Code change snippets
++++++++

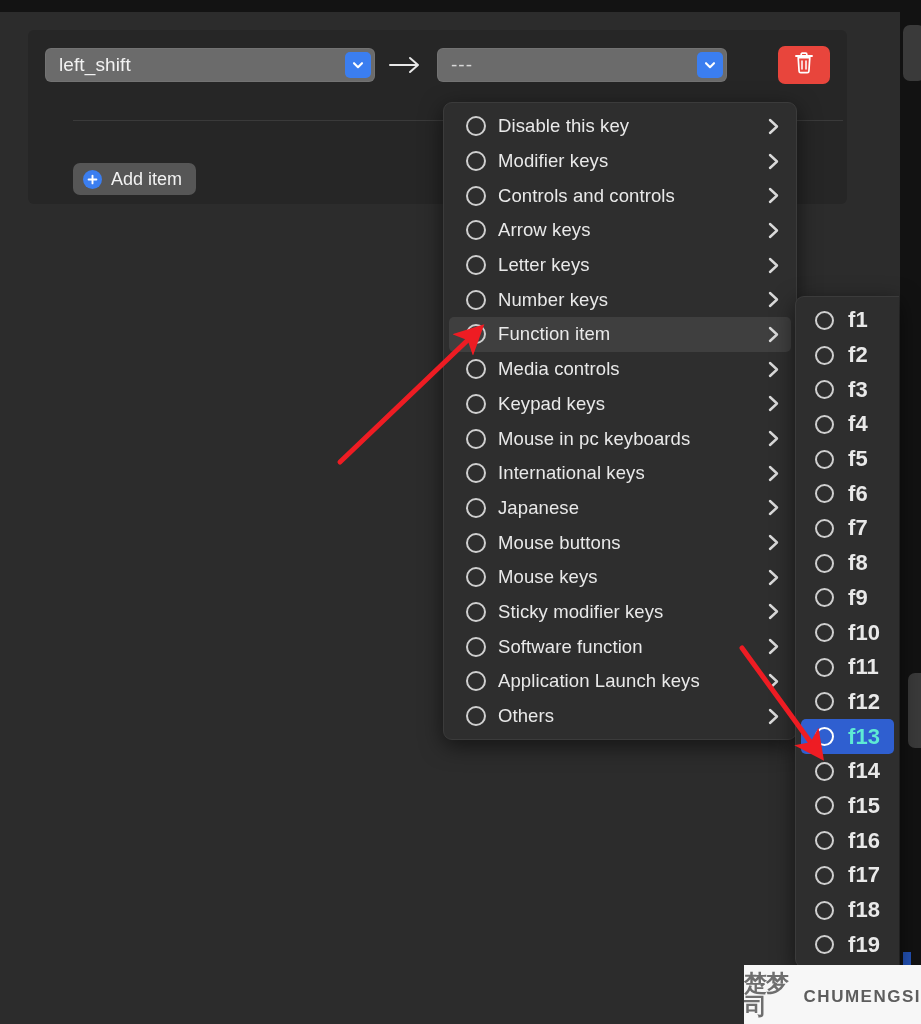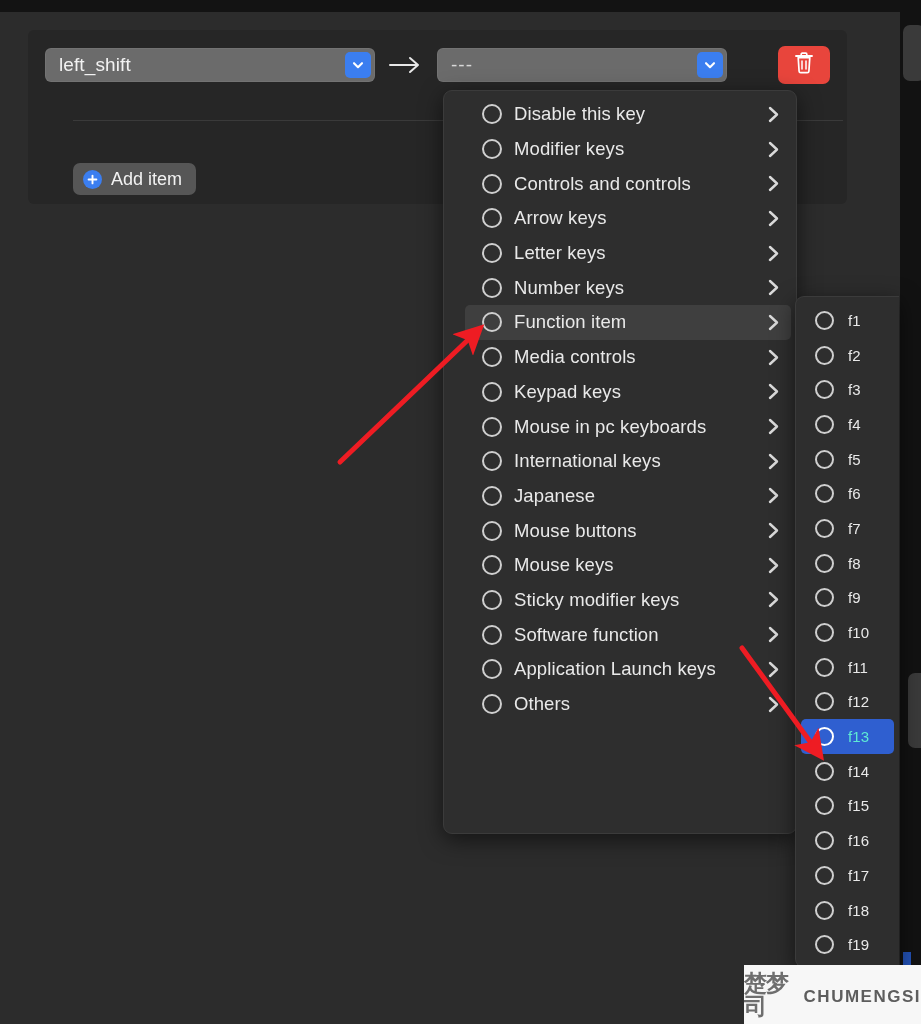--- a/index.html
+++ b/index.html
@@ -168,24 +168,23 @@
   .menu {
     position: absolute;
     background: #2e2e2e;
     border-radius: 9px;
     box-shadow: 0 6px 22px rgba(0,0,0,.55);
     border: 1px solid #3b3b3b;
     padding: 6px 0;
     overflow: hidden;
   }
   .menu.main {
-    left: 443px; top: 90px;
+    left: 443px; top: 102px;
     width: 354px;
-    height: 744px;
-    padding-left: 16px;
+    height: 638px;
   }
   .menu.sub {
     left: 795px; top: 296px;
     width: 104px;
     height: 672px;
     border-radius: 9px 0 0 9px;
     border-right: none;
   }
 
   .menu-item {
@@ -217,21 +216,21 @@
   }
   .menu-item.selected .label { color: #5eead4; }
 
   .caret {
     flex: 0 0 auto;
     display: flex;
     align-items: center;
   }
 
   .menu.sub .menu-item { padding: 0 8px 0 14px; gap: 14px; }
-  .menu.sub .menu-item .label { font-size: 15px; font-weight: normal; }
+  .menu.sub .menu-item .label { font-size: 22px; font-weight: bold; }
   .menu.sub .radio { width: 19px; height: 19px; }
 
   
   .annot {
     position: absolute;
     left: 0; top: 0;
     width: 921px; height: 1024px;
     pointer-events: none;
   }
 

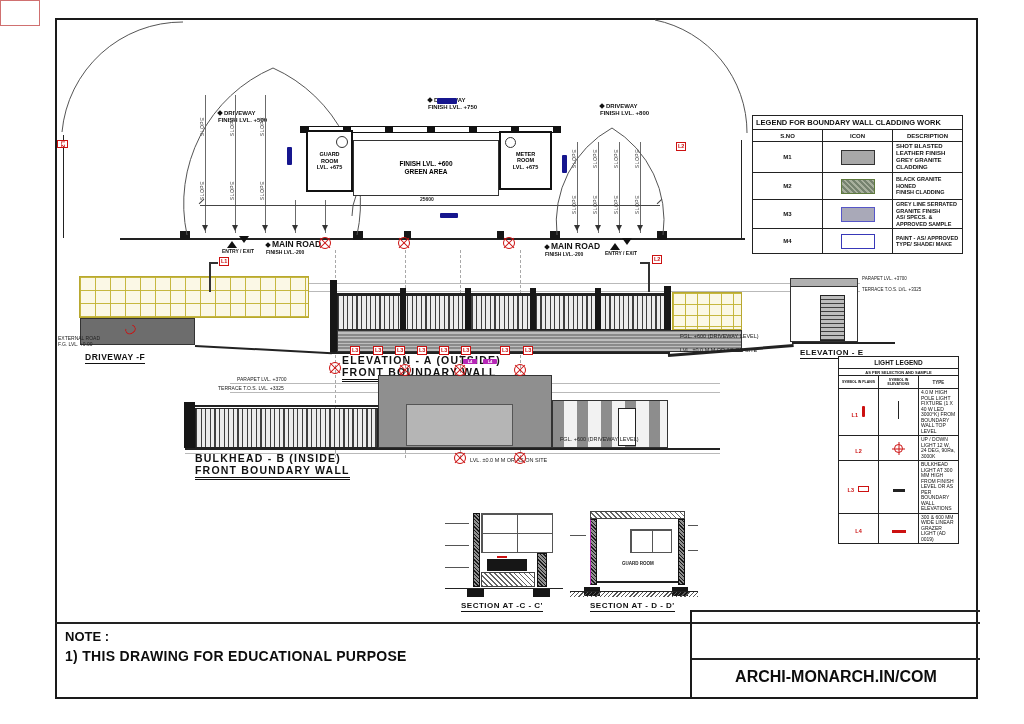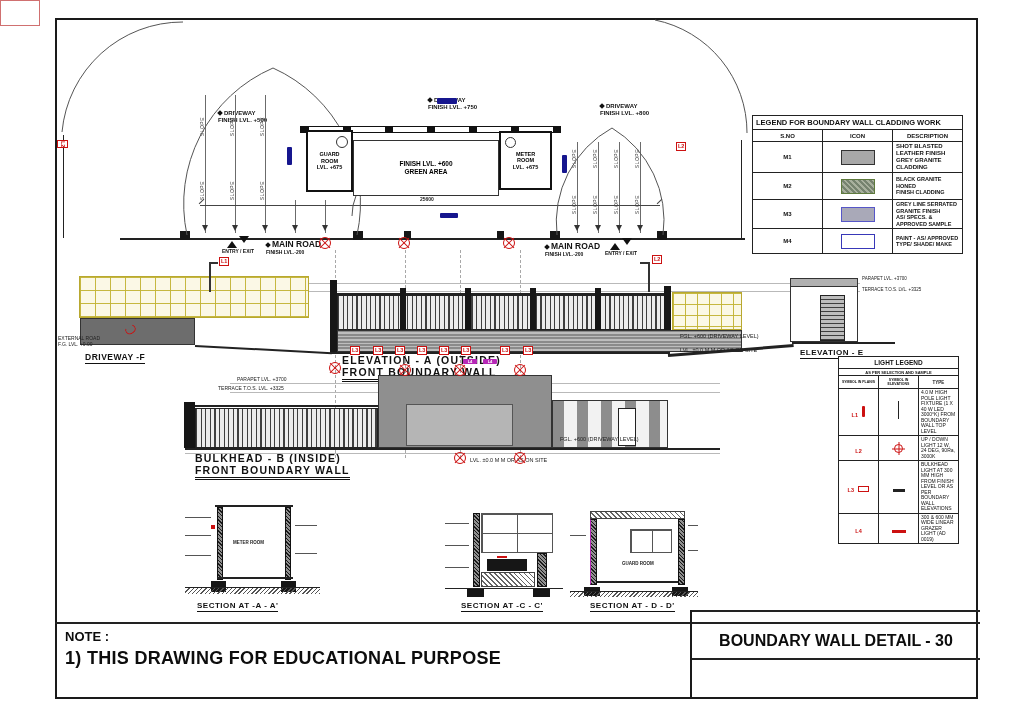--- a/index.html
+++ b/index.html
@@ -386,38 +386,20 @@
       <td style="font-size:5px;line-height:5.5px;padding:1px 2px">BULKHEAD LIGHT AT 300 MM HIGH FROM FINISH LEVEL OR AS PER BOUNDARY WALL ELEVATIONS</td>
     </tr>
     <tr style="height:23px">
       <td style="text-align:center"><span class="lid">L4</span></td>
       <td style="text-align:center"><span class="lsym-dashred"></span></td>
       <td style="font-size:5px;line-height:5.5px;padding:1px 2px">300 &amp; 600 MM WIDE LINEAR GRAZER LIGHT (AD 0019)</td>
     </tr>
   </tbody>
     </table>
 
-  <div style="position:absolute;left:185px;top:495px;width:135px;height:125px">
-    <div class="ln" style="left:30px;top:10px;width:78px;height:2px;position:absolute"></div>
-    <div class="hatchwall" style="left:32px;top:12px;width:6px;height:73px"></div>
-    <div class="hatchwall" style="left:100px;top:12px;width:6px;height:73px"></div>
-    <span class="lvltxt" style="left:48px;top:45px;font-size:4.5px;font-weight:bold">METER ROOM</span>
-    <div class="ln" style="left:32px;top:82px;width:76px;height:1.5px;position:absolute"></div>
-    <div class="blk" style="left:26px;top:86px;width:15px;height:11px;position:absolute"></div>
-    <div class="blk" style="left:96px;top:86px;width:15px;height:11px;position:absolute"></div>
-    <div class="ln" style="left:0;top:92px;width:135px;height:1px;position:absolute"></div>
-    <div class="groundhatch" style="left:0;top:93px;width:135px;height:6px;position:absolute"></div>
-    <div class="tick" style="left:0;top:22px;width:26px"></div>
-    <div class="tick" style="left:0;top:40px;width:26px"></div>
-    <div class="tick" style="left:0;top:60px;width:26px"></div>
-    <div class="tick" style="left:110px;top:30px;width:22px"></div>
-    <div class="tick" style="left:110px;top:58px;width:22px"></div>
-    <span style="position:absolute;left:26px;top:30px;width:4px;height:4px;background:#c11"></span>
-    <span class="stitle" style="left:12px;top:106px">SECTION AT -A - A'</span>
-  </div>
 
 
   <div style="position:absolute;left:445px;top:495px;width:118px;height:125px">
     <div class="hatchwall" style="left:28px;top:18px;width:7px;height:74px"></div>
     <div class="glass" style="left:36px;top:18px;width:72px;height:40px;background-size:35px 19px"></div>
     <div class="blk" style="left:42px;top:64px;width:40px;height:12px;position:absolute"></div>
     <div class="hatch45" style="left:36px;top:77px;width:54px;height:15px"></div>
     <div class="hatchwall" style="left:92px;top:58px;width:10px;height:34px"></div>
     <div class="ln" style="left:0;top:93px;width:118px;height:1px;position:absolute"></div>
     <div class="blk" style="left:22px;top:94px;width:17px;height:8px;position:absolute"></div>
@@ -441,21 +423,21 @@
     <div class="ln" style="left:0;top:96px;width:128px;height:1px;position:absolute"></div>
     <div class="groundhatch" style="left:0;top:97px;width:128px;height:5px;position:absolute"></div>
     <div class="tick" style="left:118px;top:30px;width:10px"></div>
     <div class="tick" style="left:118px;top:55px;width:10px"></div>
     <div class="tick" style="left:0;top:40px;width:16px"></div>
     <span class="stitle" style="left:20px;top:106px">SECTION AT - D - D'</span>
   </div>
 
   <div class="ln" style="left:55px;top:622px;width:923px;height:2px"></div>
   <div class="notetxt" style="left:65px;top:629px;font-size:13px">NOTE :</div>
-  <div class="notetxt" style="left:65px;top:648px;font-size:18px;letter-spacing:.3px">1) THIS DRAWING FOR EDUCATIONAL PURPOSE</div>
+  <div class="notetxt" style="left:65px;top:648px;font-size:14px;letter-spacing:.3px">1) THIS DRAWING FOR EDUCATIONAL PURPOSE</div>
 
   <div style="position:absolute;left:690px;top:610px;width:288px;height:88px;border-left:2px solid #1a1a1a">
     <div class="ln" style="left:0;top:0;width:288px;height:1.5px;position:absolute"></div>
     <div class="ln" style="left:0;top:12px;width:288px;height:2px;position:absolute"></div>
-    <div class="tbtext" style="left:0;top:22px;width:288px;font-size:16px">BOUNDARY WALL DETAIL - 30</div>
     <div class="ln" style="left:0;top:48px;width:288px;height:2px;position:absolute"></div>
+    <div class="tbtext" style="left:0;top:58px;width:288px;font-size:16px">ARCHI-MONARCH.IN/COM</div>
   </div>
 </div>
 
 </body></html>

++++++++

▸ Exercise instructions: All of the entries need to be copied exactly, minus any pictures.

▸ Exercise answer:
--- a/index.html
+++ b/index.html
@@ -168,24 +168,23 @@
   .menu {
     position: absolute;
     background: #2e2e2e;
     border-radius: 9px;
     box-shadow: 0 6px 22px rgba(0,0,0,.55);
     border: 1px solid #3b3b3b;
     padding: 6px 0;
     overflow: hidden;
   }
   .menu.main {
-    left: 443px; top: 90px;
+    left: 443px; top: 102px;
     width: 354px;
-    height: 744px;
-    padding-left: 16px;
+    height: 638px;
   }
   .menu.sub {
     left: 795px; top: 296px;
     width: 104px;
     height: 672px;
     border-radius: 9px 0 0 9px;
     border-right: none;
   }
 
   .menu-item {
@@ -217,21 +216,21 @@
   }
   .menu-item.selected .label { color: #5eead4; }
 
   .caret {
     flex: 0 0 auto;
     display: flex;
     align-items: center;
   }
 
   .menu.sub .menu-item { padding: 0 8px 0 14px; gap: 14px; }
-  .menu.sub .menu-item .label { font-size: 15px; font-weight: normal; }
+  .menu.sub .menu-item .label { font-size: 22px; font-weight: bold; }
   .menu.sub .radio { width: 19px; height: 19px; }
 
   
   .annot {
     position: absolute;
     left: 0; top: 0;
     width: 921px; height: 1024px;
     pointer-events: none;
   }
 

--- a/index.html
+++ b/index.html
@@ -386,38 +386,20 @@
       <td style="font-size:5px;line-height:5.5px;padding:1px 2px">BULKHEAD LIGHT AT 300 MM HIGH FROM FINISH LEVEL OR AS PER BOUNDARY WALL ELEVATIONS</td>
     </tr>
     <tr style="height:23px">
       <td style="text-align:center"><span class="lid">L4</span></td>
       <td style="text-align:center"><span class="lsym-dashred"></span></td>
       <td style="font-size:5px;line-height:5.5px;padding:1px 2px">300 &amp; 600 MM WIDE LINEAR GRAZER LIGHT (AD 0019)</td>
     </tr>
   </tbody>
     </table>
 
-  <div style="position:absolute;left:185px;top:495px;width:135px;height:125px">
-    <div class="ln" style="left:30px;top:10px;width:78px;height:2px;position:absolute"></div>
-    <div class="hatchwall" style="left:32px;top:12px;width:6px;height:73px"></div>
-    <div class="hatchwall" style="left:100px;top:12px;width:6px;height:73px"></div>
-    <span class="lvltxt" style="left:48px;top:45px;font-size:4.5px;font-weight:bold">METER ROOM</span>
-    <div class="ln" style="left:32px;top:82px;width:76px;height:1.5px;position:absolute"></div>
-    <div class="blk" style="left:26px;top:86px;width:15px;height:11px;position:absolute"></div>
-    <div class="blk" style="left:96px;top:86px;width:15px;height:11px;position:absolute"></div>
-    <div class="ln" style="left:0;top:92px;width:135px;height:1px;position:absolute"></div>
-    <div class="groundhatch" style="left:0;top:93px;width:135px;height:6px;position:absolute"></div>
-    <div class="tick" style="left:0;top:22px;width:26px"></div>
-    <div class="tick" style="left:0;top:40px;width:26px"></div>
-    <div class="tick" style="left:0;top:60px;width:26px"></div>
-    <div class="tick" style="left:110px;top:30px;width:22px"></div>
-    <div class="tick" style="left:110px;top:58px;width:22px"></div>
-    <span style="position:absolute;left:26px;top:30px;width:4px;height:4px;background:#c11"></span>
-    <span class="stitle" style="left:12px;top:106px">SECTION AT -A - A'</span>
-  </div>
 
 
   <div style="position:absolute;left:445px;top:495px;width:118px;height:125px">
     <div class="hatchwall" style="left:28px;top:18px;width:7px;height:74px"></div>
     <div class="glass" style="left:36px;top:18px;width:72px;height:40px;background-size:35px 19px"></div>
     <div class="blk" style="left:42px;top:64px;width:40px;height:12px;position:absolute"></div>
     <div class="hatch45" style="left:36px;top:77px;width:54px;height:15px"></div>
     <div class="hatchwall" style="left:92px;top:58px;width:10px;height:34px"></div>
     <div class="ln" style="left:0;top:93px;width:118px;height:1px;position:absolute"></div>
     <div class="blk" style="left:22px;top:94px;width:17px;height:8px;position:absolute"></div>
@@ -441,21 +423,21 @@
     <div class="ln" style="left:0;top:96px;width:128px;height:1px;position:absolute"></div>
     <div class="groundhatch" style="left:0;top:97px;width:128px;height:5px;position:absolute"></div>
     <div class="tick" style="left:118px;top:30px;width:10px"></div>
     <div class="tick" style="left:118px;top:55px;width:10px"></div>
     <div class="tick" style="left:0;top:40px;width:16px"></div>
     <span class="stitle" style="left:20px;top:106px">SECTION AT - D - D'</span>
   </div>
 
   <div class="ln" style="left:55px;top:622px;width:923px;height:2px"></div>
   <div class="notetxt" style="left:65px;top:629px;font-size:13px">NOTE :</div>
-  <div class="notetxt" style="left:65px;top:648px;font-size:18px;letter-spacing:.3px">1) THIS DRAWING FOR EDUCATIONAL PURPOSE</div>
+  <div class="notetxt" style="left:65px;top:648px;font-size:14px;letter-spacing:.3px">1) THIS DRAWING FOR EDUCATIONAL PURPOSE</div>
 
   <div style="position:absolute;left:690px;top:610px;width:288px;height:88px;border-left:2px solid #1a1a1a">
     <div class="ln" style="left:0;top:0;width:288px;height:1.5px;position:absolute"></div>
     <div class="ln" style="left:0;top:12px;width:288px;height:2px;position:absolute"></div>
-    <div class="tbtext" style="left:0;top:22px;width:288px;font-size:16px">BOUNDARY WALL DETAIL - 30</div>
     <div class="ln" style="left:0;top:48px;width:288px;height:2px;position:absolute"></div>
+    <div class="tbtext" style="left:0;top:58px;width:288px;font-size:16px">ARCHI-MONARCH.IN/COM</div>
   </div>
 </div>
 
 </body></html>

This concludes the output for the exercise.